3) Todavía no hubo pasaje a precios de la suba del dólar.- De las lecciones de la semana, al Gobierno le tenía que tocar la de economía, justamente el tema en que ha venido demostrando ser tan ducho. Acaso nuestros sagaces lectores habrán advertido que alguna gente, acaso bajo el poder de una sugestión de origen incierto, se queja de un supuesto aumento de algunos precios. Pues bien, desde la Secretaría de Comercio vienen a espabilarnos con verdades menos espirituales pero tan irrebatibles como las del Padre Pepe. Sí, admiten que algunos precios aumentaron, ya no está el Guille Moreno para bajar golpeando el puño sobre la mesa aquellas campañas mediáticas destituyentes según las cuales los precios aumentaban; pero aclaran que no es por el dólar sino por cosas que pasaron antes de que el dólar subiera. Ah, qué bien, o sea que la suba de precios por la suba del dólar todavía no empezó, va a venir más adelante. Menos mal que cuando los mercados se ponen nerviosos, no hay pasaje a gente de los nervios, porque están estos tipos para transmitir tranquilidad.

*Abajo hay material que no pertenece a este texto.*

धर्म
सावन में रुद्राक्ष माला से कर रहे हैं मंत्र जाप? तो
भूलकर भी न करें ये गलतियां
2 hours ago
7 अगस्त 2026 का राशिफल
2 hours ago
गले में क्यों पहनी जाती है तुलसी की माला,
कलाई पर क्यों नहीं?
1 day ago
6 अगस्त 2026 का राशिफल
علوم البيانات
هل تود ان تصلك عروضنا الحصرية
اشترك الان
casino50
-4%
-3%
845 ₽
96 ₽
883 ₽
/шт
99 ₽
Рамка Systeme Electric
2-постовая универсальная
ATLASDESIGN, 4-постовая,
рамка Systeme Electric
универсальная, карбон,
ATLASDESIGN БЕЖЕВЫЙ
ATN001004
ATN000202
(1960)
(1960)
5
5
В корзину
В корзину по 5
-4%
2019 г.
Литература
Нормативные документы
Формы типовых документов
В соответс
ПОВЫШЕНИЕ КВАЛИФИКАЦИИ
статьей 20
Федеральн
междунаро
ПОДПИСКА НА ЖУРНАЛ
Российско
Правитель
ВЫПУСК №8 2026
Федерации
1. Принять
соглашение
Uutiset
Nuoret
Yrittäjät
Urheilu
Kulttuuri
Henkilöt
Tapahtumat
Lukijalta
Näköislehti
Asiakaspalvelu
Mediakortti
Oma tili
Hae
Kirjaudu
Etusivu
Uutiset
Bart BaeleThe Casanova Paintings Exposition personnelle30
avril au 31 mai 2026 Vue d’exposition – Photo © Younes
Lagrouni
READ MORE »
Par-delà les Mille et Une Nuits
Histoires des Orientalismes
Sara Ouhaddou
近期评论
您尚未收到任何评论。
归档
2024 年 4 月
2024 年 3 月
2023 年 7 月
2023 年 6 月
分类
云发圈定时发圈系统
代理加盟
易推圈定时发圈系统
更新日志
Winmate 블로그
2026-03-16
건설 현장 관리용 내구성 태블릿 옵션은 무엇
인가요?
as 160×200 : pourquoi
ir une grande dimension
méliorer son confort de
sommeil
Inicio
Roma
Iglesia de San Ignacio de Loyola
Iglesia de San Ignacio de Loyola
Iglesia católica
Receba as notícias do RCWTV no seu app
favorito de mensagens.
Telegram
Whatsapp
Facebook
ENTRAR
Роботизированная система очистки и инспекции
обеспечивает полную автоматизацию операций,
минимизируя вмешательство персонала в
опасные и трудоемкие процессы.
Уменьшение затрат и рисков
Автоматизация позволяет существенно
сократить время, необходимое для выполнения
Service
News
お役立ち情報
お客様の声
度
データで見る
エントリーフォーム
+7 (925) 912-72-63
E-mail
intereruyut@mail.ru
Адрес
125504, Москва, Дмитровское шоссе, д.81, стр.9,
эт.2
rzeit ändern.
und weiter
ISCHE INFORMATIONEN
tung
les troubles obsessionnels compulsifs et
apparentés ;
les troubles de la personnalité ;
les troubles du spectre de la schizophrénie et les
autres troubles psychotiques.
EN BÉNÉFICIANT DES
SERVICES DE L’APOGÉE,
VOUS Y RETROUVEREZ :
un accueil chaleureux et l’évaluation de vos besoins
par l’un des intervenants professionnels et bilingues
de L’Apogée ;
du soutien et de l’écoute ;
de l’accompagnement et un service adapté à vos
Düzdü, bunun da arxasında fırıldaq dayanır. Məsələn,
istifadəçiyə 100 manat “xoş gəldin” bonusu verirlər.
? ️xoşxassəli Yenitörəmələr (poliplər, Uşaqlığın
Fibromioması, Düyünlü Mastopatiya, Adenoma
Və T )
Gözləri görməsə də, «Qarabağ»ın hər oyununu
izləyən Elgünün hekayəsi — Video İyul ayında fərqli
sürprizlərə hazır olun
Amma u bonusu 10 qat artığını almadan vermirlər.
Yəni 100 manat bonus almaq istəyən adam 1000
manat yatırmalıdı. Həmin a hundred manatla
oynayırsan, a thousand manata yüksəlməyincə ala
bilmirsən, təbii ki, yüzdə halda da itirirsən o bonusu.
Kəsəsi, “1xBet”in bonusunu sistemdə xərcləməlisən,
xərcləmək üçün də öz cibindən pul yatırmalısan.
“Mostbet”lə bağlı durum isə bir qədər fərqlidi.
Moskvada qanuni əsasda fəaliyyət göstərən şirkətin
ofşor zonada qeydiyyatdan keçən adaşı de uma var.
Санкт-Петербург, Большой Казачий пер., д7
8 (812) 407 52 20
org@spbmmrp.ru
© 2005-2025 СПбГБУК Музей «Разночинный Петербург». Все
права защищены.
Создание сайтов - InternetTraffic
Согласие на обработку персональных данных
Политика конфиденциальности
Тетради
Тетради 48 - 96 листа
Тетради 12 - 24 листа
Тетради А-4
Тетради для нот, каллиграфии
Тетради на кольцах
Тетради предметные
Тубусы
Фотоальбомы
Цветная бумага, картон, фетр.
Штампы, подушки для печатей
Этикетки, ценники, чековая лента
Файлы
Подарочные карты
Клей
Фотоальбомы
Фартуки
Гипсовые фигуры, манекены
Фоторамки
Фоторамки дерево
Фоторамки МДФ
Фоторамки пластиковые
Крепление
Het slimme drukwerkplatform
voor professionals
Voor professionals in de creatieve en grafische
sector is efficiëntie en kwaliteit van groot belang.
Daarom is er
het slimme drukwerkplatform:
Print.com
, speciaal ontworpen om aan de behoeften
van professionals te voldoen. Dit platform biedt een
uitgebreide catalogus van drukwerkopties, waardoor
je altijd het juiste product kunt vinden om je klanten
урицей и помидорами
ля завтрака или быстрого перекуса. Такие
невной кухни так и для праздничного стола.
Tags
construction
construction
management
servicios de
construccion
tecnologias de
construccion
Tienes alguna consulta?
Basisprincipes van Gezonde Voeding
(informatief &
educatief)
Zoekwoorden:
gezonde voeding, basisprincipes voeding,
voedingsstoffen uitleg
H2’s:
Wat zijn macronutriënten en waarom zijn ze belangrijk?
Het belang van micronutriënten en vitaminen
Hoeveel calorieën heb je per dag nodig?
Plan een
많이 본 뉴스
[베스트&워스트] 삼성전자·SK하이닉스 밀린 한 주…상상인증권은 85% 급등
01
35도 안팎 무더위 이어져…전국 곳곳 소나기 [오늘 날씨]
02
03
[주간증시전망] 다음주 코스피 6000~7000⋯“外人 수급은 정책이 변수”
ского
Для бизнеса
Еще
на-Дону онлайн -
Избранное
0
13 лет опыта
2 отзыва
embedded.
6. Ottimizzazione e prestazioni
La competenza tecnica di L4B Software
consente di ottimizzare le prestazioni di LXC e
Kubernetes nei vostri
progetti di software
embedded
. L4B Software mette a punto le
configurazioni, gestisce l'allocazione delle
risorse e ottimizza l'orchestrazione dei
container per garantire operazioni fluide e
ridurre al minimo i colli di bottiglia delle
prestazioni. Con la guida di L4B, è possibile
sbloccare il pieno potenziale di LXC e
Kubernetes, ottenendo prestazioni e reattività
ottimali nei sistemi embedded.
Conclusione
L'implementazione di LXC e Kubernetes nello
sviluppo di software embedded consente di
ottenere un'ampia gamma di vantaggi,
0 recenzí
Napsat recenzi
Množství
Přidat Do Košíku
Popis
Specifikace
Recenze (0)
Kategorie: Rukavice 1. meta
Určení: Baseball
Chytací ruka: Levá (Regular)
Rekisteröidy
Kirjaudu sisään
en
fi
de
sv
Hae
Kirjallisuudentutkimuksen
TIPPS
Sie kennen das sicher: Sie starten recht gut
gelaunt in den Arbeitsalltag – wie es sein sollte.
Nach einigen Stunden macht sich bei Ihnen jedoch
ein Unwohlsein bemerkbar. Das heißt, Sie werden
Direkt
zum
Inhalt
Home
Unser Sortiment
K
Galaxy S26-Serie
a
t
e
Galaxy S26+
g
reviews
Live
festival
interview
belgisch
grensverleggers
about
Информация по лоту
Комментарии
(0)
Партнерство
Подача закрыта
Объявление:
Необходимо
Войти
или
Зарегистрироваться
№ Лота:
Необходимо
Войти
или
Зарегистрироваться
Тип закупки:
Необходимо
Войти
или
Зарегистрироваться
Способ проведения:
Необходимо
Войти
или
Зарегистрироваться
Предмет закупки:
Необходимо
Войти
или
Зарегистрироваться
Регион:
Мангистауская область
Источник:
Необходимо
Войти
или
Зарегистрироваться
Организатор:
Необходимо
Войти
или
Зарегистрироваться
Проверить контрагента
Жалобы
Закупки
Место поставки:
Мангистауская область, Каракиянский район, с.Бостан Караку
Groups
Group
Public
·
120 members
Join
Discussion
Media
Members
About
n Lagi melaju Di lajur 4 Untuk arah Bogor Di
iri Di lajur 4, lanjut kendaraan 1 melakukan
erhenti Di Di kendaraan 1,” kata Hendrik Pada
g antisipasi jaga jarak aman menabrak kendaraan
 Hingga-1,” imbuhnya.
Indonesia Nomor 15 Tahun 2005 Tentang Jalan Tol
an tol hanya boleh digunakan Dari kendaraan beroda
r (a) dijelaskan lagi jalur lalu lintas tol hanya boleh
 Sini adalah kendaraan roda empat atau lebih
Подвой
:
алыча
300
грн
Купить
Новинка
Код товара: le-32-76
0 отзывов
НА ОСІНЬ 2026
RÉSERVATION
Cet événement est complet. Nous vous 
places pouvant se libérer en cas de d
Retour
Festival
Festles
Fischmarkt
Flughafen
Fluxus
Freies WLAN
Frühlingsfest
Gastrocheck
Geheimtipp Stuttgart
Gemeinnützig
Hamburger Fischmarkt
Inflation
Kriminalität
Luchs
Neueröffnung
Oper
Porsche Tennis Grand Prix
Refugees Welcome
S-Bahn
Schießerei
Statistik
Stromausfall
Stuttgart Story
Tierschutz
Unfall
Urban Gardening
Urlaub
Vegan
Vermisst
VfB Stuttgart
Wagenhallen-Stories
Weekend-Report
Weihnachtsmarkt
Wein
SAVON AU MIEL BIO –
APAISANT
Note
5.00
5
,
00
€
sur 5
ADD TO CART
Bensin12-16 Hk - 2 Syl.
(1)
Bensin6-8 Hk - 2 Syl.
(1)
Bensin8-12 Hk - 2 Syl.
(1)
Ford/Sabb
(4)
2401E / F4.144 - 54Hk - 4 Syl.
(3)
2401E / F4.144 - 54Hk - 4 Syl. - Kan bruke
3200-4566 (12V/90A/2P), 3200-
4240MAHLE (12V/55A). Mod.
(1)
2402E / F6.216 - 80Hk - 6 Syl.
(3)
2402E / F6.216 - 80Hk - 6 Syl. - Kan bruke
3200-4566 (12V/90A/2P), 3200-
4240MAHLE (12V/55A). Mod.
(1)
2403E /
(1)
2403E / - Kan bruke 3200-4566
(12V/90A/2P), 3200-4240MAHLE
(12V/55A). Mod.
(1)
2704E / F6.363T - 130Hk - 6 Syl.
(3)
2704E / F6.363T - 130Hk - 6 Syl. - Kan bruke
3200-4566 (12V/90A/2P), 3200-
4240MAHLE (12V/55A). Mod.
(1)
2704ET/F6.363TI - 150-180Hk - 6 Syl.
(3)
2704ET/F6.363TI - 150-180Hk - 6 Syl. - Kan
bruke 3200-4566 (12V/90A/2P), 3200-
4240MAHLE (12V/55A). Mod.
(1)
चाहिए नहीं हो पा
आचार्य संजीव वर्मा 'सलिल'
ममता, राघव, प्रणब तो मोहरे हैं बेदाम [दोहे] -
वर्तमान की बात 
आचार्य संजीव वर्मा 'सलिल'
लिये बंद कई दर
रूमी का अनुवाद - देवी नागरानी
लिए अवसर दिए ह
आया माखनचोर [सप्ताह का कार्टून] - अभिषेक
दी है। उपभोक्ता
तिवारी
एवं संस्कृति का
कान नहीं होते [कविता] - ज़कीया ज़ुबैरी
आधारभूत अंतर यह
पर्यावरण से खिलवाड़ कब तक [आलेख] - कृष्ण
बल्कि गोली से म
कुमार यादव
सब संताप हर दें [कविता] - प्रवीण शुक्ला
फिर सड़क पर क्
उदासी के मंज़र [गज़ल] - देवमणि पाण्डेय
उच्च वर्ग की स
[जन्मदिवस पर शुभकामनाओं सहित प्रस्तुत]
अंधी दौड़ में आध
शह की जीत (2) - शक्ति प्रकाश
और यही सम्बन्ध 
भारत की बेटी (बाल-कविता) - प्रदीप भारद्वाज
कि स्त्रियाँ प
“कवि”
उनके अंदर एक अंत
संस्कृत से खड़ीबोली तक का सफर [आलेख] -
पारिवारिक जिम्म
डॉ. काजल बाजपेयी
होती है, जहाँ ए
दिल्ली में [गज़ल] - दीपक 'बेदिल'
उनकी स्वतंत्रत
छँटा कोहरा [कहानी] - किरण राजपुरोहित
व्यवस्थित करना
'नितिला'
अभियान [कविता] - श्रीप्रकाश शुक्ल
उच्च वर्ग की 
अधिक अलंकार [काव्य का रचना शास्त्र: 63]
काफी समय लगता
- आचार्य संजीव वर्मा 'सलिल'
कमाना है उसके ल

4) El candidato de unidad para el peronismo en 2019 podría ser Marcelo Tinelli.- Pero la lección de política por excelencia no podía darla sino el movimiento experto en moverse para el lado que nadie esperaba, en particular en materia de encolumnarse detrás de los liderazgos menos pensados. Si no puede ser uno de los gatos que se la pasan arañándose furiosamente dentro de la bolsa (sin descartar pasar de las uñas afiladas a la .45 como ha amagado hacer Moyano), traigamos un gato del exterior, un amigo de todos y socio de unos cuantos (de Magnetto a Cristóbal López) que mide bien y ha demostrado no albergar en su generoso corazón más ambiciones que la de trabajar para la felicidad del pueblo. Habrá críticas, qué duda cabe. No faltarán quienes sacarán a colación su fracaso en el intento de presidir la AFA, pero bueno, eso no quiere decir que no tenga derecho a acceder a una Presidencia un poco más sencilla como la de la Nación. Y para plantarse frente a un adversario probadamente machirulo, qué mejor que un tipo que siempre ha demostrado ser tan respetuoso de la dignidad de la mujer como Marcelo. Fuerte ese aplauso.